The antioxidant theory of cardiovascular disease has been extensively researched. The theory suggests that free radicals, molecules with unpaired electrons, attack the tissues of the arteries. This causes oxidative stress that might have two effects. Firstly it may damage the cells of the endothelium and this triggers an autoimmune reaction that may cause atherosclerosis. Secondly the oxidative stress may inhibit nitric oxide production and this may lead to endothelial dysfunction.
Whether the artery diameter is thinned because of atherosclerosis or because they do not dilate properly in response to blood flow (endothelial dysfunction) the result is the same. Flow remains the same, resistance is increased and so blood pressure increases. Free radicals may therefore play an important role in the aetiology of high blood pressure, a risk factor for cardiovascular disease. Antioxidants may protect from cardiovascular disease because they inhibit free radicals.
Fruits And Vegetables
Fruit and vegetable intake is inversely associated with cardiovascular disease. In other words, the more fruit and vegetables you eat, the lower your risk for cardiovascular disease. One reason fruits and vegetables are said to be beneficial to cardiovascular disease is because of the antioxidants they possess. However, while fruits and vegetables are undoubtedly full of antioxidants, spices contain even higher concentrations and may therefore also be cardioprotective.
Some spices like cinnamon and cloves contains some of the highest amounts of antioxidants of any foods. Weight for weight they may provide higher levels of protection that most fruits or vegetables. Some of the common spices like thyme, rosemary and parsley are also high in antioxidants. Many research papers have looked at the health benefits of spices on cardiovascular disease, and generally they have been shown to offer significant protection.
Spices may protect from cardiovascular disease in two main ways. Firstly, the antioxidants they possess can protect the artery walls from atherosclerosis and endothelial dysfunction.

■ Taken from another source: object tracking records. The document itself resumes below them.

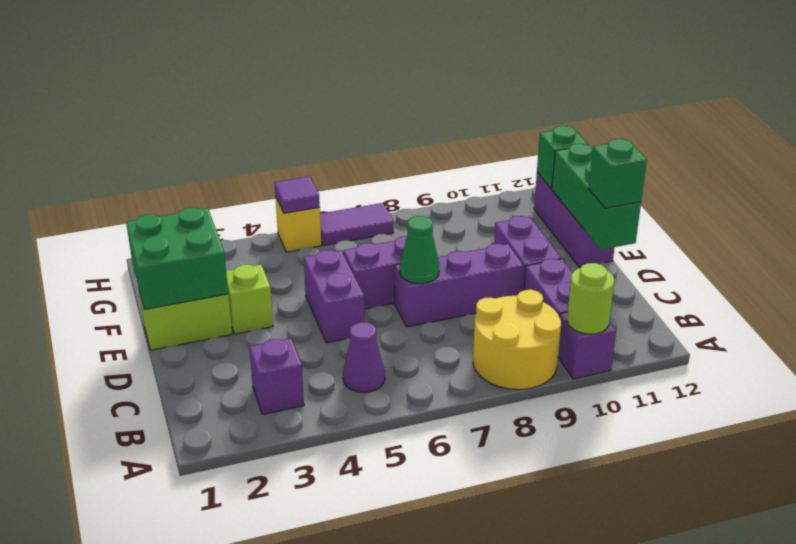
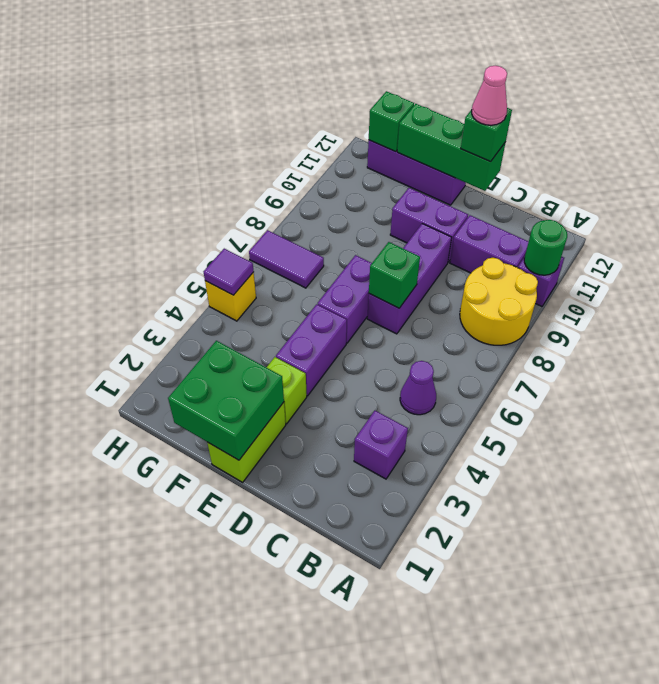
lime 1x1 round brick [567,263,614,334] -> green 1x1 round brick [524,220,567,275]
purple 1x2 brick [304,250,365,343] -> purple 1x2 brick turned to [276,304,347,396]
green 1x1 cone [400,216,440,284] -> green 1x1 brick [369,242,420,308]
none -> pink 1x1 cone [472,66,507,125]
purple 1x2 tile [320,203,394,245] -> purple 1x2 tile turned to [249,230,324,288]

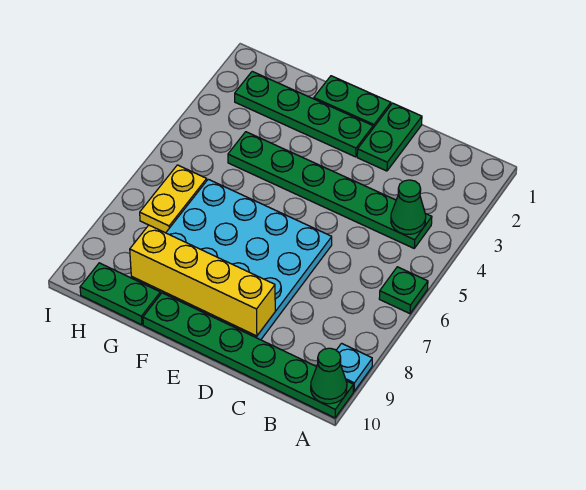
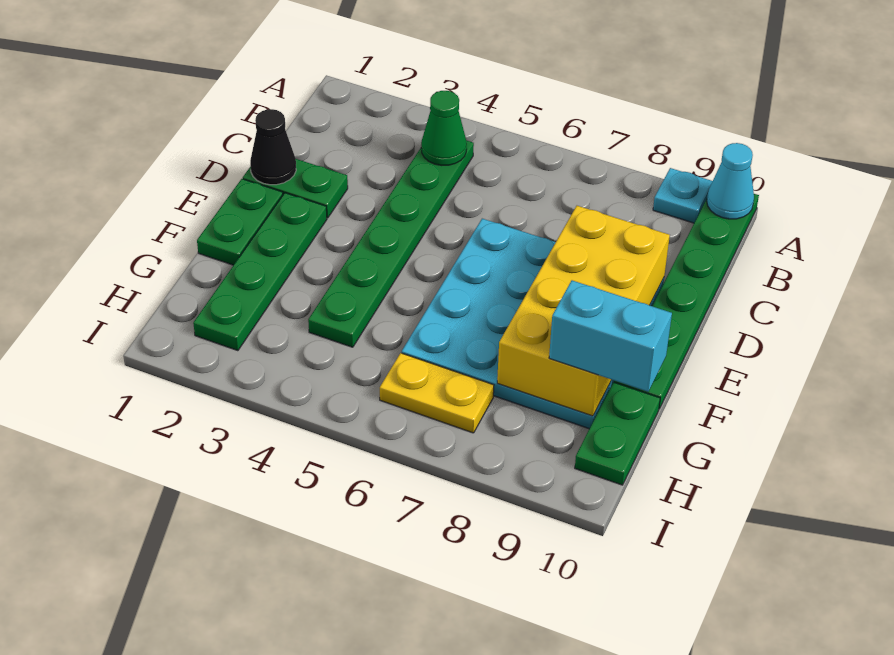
green 1x1 plate [379,267,428,314] -> none
green 1x1 cone [311,348,347,404] -> cyan 1x1 cone [707,143,754,219]
none -> black 1x1 cone [250,109,296,185]
yellow 1x4 brick [130,225,275,336] -> yellow 2x4 brick [497,206,670,416]
none -> cyan 1x2 brick [549,280,672,392]

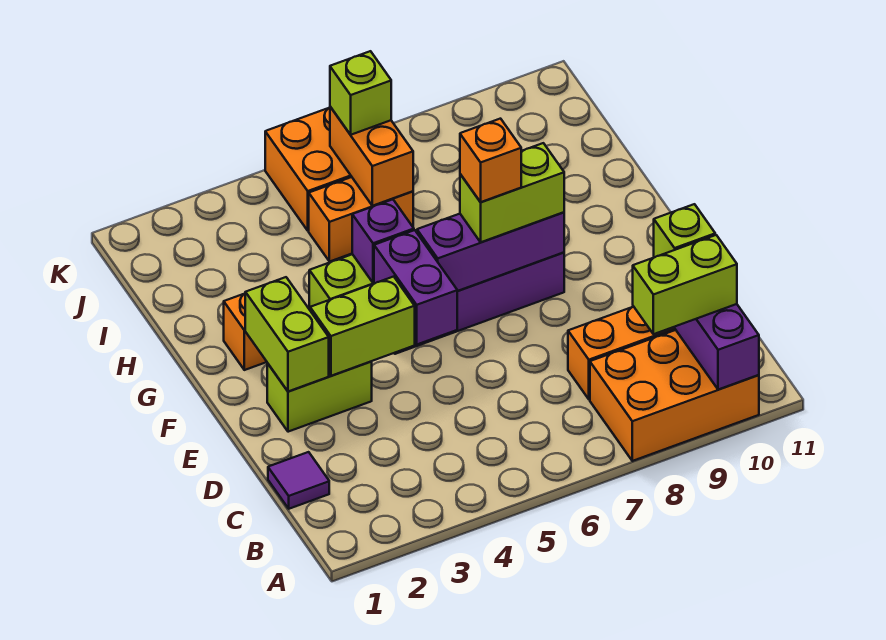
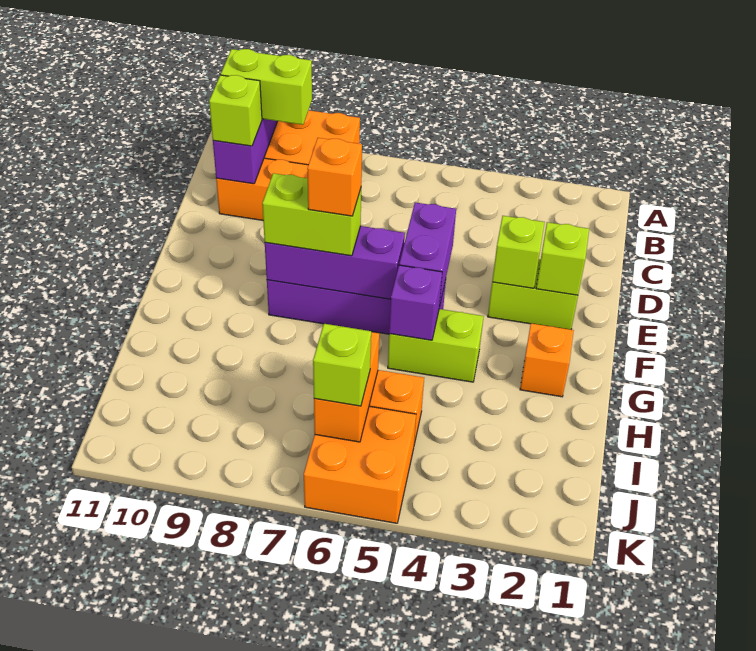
purple 1x1 tile [268,452,329,509] -> none
lime 1x2 brick [245,277,329,391] -> lime 1x1 brick [536,222,589,295]
lime 1x2 brick [310,277,415,376] -> lime 1x1 brick [492,216,545,288]

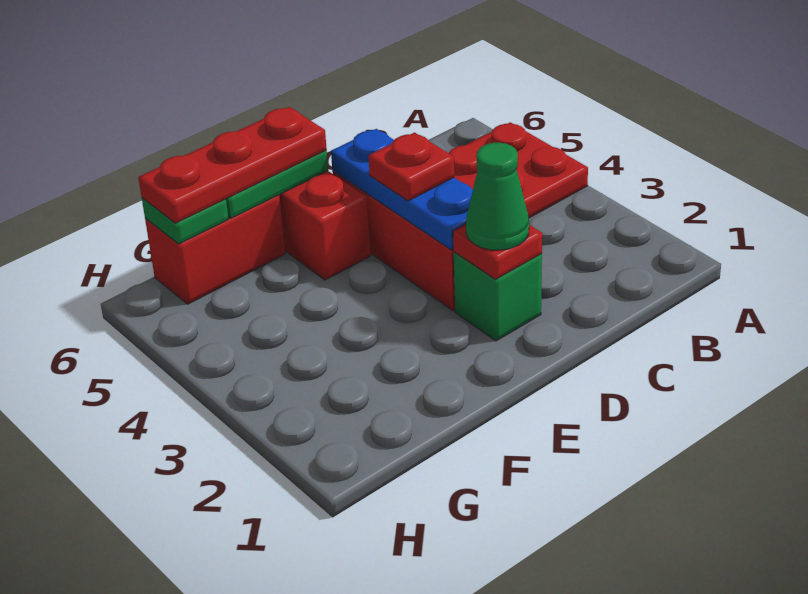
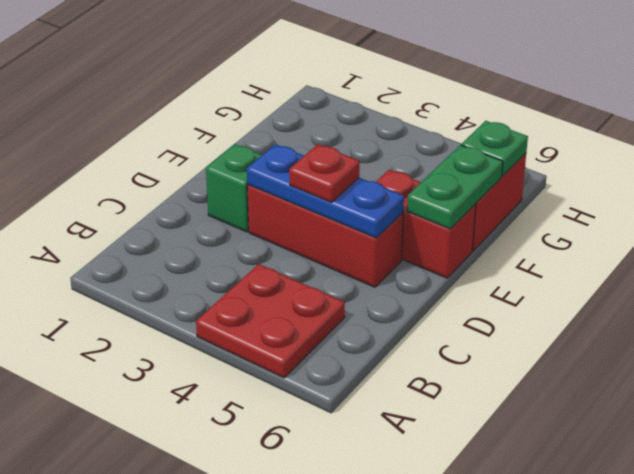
red 1x1 plate [453,224,542,279] -> none
green 1x1 cone [466,143,529,250] -> none
red 1x3 plate [138,107,327,223] -> none

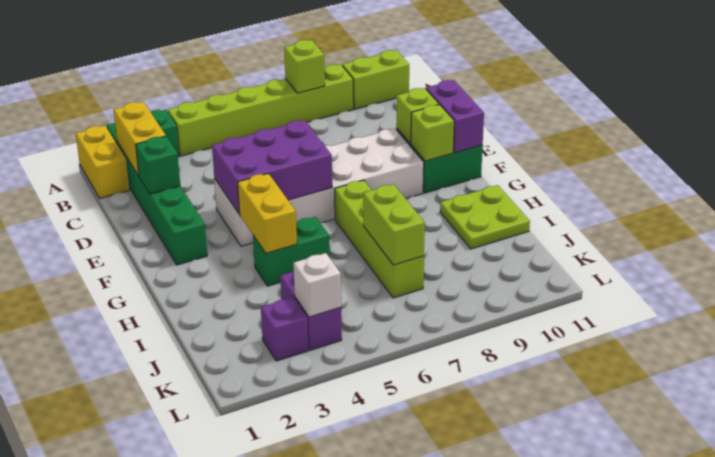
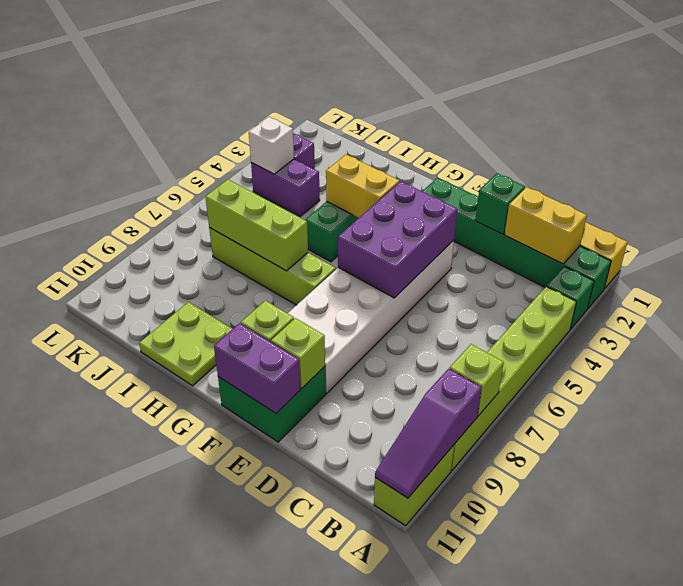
none -> purple 1x3 slope [375,369,482,498]
lime 1x2 brick [363,184,425,265] -> lime 1x3 brick [205,180,308,271]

However, in addition, some spices may prevent or reverse insulin resistance, a risk factor for cardiovascular disease, through their antioxidant action. Spices may therefore have more than one mechanisms by which their antioxidants are cardioprotective.
So Which Spices?
Although some spices are higher in antioxidants than others, the truth is that it may be better to eat a variety of spices rather than just the ones with the most antioxidants. The reason for this is that the different phytonutrients within spices that give them their antioxidant properties may have different modes of action which may allow them to act synergistically together. The trick then is to add a variety of spices in the diet to increase the variety of antioxidants.